Retype, character for character, everything from the start of the records down to and including the line that contains "0.016755, 0.234777, 0.334097]]".

--- START ---

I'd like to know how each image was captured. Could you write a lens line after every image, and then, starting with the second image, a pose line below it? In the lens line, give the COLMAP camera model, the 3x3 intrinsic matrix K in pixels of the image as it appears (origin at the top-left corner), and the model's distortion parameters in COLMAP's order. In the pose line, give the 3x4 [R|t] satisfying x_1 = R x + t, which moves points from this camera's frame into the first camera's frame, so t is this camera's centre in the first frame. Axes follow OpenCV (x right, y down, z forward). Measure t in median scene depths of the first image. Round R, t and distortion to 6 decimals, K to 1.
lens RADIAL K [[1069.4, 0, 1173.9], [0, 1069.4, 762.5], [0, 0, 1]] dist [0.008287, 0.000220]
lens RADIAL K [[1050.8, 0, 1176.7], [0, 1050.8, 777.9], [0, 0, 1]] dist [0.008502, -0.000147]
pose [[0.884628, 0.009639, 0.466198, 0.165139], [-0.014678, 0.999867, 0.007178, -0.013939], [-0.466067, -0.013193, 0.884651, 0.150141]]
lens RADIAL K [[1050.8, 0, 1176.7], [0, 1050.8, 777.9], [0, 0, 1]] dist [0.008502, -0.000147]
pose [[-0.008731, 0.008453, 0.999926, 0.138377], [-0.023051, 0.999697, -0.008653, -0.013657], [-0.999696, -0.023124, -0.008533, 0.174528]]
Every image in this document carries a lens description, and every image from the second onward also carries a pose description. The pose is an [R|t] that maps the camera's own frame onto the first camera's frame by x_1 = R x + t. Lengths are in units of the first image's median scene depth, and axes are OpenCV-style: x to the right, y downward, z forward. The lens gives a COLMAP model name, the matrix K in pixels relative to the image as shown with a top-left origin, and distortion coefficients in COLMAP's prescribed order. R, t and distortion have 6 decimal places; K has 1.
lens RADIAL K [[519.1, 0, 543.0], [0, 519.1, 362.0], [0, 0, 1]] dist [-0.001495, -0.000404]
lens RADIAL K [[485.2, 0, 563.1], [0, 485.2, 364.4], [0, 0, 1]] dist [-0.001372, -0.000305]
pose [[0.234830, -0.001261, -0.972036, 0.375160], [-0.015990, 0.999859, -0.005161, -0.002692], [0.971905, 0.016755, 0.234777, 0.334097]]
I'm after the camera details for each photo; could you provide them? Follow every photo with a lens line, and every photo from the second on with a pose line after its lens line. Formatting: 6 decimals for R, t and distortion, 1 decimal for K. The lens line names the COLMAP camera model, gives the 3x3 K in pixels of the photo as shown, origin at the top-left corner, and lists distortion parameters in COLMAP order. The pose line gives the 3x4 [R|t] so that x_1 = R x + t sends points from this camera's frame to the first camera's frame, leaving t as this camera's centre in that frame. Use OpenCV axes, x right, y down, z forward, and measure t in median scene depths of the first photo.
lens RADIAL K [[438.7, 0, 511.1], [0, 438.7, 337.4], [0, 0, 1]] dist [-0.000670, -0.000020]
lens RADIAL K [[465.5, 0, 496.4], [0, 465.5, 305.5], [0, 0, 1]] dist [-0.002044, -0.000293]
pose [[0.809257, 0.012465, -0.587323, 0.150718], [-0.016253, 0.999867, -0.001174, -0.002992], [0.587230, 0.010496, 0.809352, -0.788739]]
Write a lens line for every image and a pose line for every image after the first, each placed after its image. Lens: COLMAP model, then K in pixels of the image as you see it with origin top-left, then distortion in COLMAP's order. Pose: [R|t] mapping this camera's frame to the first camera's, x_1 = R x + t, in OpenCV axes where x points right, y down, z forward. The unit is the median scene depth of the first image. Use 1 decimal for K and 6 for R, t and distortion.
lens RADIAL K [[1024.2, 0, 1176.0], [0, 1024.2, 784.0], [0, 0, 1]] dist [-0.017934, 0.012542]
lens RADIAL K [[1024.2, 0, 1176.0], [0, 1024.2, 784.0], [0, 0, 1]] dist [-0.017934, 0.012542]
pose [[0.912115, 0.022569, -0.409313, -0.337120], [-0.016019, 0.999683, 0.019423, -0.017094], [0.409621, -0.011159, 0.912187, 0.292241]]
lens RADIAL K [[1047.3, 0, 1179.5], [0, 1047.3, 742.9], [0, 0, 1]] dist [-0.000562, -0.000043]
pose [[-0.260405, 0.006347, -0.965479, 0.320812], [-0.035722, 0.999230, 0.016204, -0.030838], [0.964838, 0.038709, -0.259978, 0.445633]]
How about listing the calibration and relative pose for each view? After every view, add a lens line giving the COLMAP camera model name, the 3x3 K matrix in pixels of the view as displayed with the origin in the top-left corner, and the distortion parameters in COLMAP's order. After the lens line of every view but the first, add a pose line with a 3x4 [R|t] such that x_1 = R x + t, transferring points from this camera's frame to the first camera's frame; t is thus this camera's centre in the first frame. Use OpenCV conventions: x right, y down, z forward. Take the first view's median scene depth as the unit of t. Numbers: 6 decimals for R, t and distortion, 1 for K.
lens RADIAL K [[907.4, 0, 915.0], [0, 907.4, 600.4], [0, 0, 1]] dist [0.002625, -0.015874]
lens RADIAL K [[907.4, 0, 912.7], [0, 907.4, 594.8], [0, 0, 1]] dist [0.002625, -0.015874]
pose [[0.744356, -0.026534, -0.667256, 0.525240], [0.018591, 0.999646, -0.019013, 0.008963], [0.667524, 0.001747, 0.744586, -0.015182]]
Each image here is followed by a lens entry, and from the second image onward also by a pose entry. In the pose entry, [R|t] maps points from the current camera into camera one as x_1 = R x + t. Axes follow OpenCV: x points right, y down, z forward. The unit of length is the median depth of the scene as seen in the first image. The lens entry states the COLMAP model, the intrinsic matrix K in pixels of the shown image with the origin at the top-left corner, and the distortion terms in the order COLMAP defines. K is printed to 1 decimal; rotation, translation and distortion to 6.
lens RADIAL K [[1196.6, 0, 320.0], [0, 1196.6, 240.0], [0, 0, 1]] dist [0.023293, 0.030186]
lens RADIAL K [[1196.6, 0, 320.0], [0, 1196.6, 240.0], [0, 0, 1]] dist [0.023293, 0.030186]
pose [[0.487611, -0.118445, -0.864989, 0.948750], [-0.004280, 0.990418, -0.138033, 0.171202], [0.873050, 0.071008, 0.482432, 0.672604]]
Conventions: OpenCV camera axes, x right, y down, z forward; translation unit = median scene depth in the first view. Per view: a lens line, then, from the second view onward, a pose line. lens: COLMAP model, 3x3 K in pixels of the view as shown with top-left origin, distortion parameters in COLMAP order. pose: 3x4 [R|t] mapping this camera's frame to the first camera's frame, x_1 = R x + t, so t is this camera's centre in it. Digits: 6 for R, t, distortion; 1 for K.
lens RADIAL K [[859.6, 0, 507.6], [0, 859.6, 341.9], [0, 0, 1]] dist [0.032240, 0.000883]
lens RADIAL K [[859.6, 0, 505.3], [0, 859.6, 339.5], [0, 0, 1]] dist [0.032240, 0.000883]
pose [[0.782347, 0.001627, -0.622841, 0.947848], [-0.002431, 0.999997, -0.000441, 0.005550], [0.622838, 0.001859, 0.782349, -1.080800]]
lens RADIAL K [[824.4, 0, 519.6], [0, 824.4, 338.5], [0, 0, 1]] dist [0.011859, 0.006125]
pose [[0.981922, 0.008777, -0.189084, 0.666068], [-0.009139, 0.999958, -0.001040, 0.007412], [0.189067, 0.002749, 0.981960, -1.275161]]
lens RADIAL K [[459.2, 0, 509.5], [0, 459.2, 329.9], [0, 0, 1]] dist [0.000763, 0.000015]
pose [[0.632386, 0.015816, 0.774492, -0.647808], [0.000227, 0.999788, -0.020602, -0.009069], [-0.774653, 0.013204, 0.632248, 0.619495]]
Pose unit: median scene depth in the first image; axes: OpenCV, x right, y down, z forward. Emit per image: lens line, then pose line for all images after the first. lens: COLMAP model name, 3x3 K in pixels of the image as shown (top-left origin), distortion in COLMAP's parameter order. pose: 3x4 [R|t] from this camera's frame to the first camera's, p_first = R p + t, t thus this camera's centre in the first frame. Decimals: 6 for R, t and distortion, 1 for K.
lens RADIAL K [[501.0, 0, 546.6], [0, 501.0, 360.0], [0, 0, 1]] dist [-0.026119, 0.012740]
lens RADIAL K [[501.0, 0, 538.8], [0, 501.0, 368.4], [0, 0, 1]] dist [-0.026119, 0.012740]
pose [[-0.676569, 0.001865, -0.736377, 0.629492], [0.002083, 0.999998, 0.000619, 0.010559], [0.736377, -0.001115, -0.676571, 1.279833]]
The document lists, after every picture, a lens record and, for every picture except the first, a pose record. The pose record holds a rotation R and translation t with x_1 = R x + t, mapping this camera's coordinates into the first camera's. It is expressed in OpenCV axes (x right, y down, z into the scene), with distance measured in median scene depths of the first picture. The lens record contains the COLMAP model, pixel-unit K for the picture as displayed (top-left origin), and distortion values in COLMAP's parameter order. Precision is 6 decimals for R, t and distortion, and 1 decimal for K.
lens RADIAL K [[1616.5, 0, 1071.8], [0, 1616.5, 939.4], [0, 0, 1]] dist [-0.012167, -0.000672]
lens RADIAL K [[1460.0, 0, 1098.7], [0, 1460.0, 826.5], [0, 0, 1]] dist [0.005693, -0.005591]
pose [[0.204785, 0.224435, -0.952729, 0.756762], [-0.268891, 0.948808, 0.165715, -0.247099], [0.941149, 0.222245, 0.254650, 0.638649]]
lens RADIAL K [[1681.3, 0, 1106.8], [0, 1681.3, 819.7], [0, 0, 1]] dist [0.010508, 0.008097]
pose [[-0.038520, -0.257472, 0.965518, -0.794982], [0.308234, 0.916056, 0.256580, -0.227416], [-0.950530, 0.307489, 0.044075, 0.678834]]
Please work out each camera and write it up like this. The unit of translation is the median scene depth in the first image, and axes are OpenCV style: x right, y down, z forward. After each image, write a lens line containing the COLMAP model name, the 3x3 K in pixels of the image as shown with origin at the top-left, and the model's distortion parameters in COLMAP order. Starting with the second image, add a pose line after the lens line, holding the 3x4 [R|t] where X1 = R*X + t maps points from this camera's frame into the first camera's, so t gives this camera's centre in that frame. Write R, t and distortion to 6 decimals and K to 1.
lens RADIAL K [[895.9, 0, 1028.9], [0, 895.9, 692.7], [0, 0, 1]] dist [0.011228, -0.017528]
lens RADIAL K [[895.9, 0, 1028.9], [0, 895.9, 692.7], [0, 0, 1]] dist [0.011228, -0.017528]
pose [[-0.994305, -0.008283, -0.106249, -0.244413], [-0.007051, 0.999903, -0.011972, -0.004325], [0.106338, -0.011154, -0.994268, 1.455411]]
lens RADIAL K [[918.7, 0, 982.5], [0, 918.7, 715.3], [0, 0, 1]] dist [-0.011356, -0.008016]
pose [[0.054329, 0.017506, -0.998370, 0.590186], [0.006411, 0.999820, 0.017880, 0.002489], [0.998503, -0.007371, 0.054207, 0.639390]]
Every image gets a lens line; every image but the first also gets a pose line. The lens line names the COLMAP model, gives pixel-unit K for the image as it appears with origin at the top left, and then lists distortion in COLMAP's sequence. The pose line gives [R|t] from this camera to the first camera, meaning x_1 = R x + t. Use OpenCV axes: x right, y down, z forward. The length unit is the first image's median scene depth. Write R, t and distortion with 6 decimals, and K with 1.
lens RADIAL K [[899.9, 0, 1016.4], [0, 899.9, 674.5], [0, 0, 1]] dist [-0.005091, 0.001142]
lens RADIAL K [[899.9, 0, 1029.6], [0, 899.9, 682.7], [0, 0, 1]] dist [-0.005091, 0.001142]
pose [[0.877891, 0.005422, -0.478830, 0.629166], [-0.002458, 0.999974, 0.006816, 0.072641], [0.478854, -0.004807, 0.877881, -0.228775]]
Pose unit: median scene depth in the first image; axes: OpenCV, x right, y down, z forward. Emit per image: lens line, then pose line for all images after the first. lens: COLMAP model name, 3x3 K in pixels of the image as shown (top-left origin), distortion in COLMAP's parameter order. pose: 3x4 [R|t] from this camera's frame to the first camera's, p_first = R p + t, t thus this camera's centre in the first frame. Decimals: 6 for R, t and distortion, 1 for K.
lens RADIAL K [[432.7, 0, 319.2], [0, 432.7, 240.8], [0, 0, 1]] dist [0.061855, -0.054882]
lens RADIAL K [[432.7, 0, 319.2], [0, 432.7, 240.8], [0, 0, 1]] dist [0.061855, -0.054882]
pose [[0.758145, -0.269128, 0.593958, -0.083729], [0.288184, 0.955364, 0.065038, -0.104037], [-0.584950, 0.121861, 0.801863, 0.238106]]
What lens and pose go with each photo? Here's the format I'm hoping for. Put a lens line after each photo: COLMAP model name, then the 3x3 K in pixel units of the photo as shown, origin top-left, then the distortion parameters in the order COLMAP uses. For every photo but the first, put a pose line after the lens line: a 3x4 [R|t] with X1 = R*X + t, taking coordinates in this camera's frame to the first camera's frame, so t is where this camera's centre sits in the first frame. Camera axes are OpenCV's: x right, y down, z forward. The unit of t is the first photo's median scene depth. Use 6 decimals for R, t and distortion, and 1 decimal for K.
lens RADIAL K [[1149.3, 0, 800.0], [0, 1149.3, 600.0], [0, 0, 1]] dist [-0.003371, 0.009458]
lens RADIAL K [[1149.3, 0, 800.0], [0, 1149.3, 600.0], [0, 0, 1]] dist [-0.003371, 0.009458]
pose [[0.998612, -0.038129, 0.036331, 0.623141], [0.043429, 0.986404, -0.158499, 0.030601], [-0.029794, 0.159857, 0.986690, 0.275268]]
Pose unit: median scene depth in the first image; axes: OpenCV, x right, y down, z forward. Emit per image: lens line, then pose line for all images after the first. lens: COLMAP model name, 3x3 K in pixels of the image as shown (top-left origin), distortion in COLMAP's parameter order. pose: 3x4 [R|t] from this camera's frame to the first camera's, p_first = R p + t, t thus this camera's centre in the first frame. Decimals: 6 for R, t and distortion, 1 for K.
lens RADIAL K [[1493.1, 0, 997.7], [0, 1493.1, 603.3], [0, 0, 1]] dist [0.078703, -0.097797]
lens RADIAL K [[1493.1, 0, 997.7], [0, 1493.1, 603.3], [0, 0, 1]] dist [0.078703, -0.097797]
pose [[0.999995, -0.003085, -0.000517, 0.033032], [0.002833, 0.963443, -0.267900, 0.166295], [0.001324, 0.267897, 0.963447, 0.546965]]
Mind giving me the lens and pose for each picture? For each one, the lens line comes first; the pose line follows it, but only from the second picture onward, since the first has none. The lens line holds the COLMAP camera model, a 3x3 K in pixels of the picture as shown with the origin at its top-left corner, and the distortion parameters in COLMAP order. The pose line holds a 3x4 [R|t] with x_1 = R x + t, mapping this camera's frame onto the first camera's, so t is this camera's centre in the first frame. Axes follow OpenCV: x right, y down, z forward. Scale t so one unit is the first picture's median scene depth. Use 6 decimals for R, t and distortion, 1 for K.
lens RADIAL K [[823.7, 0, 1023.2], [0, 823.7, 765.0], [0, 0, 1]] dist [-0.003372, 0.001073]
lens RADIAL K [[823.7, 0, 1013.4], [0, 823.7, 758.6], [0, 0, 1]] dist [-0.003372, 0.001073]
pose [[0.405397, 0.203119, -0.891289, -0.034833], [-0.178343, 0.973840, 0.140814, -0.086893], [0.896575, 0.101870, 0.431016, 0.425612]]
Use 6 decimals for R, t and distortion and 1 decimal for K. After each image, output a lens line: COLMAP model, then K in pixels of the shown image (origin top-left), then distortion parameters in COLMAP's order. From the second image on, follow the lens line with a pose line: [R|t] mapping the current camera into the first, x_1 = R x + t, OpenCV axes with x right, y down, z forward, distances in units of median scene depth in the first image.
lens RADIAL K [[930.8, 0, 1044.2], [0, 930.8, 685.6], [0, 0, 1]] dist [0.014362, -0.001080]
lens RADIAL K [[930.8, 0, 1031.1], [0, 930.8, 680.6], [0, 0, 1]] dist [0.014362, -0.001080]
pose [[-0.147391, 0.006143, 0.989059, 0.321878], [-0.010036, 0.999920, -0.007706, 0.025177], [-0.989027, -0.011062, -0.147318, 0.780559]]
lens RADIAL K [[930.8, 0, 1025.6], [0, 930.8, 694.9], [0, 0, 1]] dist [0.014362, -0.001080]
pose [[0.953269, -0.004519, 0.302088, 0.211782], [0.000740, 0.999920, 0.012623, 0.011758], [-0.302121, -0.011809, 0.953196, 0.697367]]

--- END ---

§ **Solution to the exercise**:
I'd like to know how each image was captured. Could you write a lens line after every image, and then, starting with the second image, a pose line below it? In the lens line, give the COLMAP camera model, the 3x3 intrinsic matrix K in pixels of the image as it appears (origin at the top-left corner), and the model's distortion parameters in COLMAP's order. In the pose line, give the 3x4 [R|t] satisfying x_1 = R x + t, which moves points from this camera's frame into the first camera's frame, so t is this camera's centre in the first frame. Axes follow OpenCV (x right, y down, z forward). Measure t in median scene depths of the first image. Round R, t and distortion to 6 decimals, K to 1.
lens RADIAL K [[1069.4, 0, 1173.9], [0, 1069.4, 762.5], [0, 0, 1]] dist [0.008287, 0.000220]
lens RADIAL K [[1050.8, 0, 1176.7], [0, 1050.8, 777.9], [0, 0, 1]] dist [0.008502, -0.000147]
pose [[0.884628, 0.009639, 0.466198, 0.165139], [-0.014678, 0.999867, 0.007178, -0.013939], [-0.466067, -0.013193, 0.884651, 0.150141]]
lens RADIAL K [[1050.8, 0, 1176.7], [0, 1050.8, 777.9], [0, 0, 1]] dist [0.008502, -0.000147]
pose [[-0.008731, 0.008453, 0.999926, 0.138377], [-0.023051, 0.999697, -0.008653, -0.013657], [-0.999696, -0.023124, -0.008533, 0.174528]]
Every image in this document carries a lens description, and every image from the second onward also carries a pose description. The pose is an [R|t] that maps the camera's own frame onto the first camera's frame by x_1 = R x + t. Lengths are in units of the first image's median scene depth, and axes are OpenCV-style: x to the right, y downward, z forward. The lens gives a COLMAP model name, the matrix K in pixels relative to the image as shown with a top-left origin, and distortion coefficients in COLMAP's prescribed order. R, t and distortion have 6 decimal places; K has 1.
lens RADIAL K [[519.1, 0, 543.0], [0, 519.1, 362.0], [0, 0, 1]] dist [-0.001495, -0.000404]
lens RADIAL K [[485.2, 0, 563.1], [0, 485.2, 364.4], [0, 0, 1]] dist [-0.001372, -0.000305]
pose [[0.234830, -0.001261, -0.972036, 0.375160], [-0.015990, 0.999859, -0.005161, -0.002692], [0.971905, 0.016755, 0.234777, 0.334097]]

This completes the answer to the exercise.